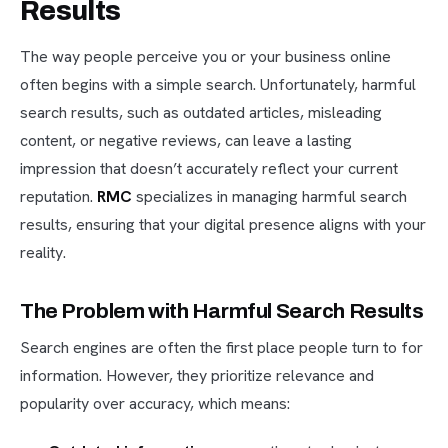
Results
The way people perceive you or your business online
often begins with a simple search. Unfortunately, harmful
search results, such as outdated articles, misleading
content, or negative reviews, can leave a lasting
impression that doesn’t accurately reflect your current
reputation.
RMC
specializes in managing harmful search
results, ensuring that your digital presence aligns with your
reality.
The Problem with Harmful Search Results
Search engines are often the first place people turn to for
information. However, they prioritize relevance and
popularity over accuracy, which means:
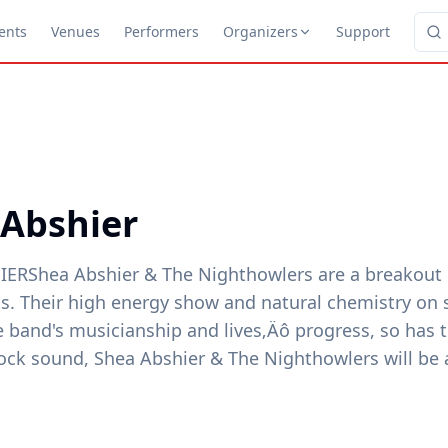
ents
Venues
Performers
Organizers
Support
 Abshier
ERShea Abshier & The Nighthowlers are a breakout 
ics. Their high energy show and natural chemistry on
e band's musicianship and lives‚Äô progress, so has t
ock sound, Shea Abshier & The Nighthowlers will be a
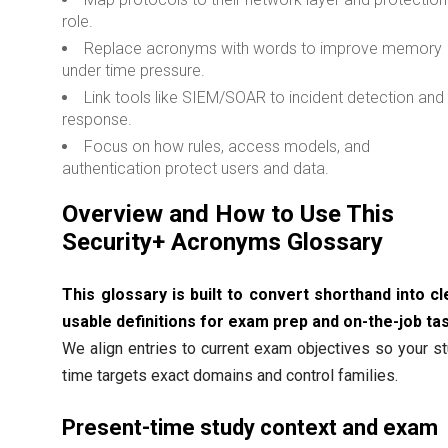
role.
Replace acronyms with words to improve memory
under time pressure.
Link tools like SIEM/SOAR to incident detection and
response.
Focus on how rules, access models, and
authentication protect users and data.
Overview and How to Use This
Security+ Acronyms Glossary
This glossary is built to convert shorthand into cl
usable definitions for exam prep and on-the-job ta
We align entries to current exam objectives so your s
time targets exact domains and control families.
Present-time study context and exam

------------------------------------------------------------

§ **TASK**
Leaving pictures out, output the lines of the data above from the one with "specializes in managing harmful search" through the one with "Replace acronyms with words to improve memory", word for word.

§ **ANSWER SECTION**
specializes in managing harmful search
results, ensuring that your digital presence aligns with your
reality.
The Problem with Harmful Search Results
Search engines are often the first place people turn to for
information. However, they prioritize relevance and
popularity over accuracy, which means:
ents
Venues
Performers
Organizers
Support
 Abshier
ERShea Abshier & The Nighthowlers are a breakout 
ics. Their high energy show and natural chemistry on
e band's musicianship and lives‚Äô progress, so has t
ock sound, Shea Abshier & The Nighthowlers will be a
role.
Replace acronyms with words to improve memory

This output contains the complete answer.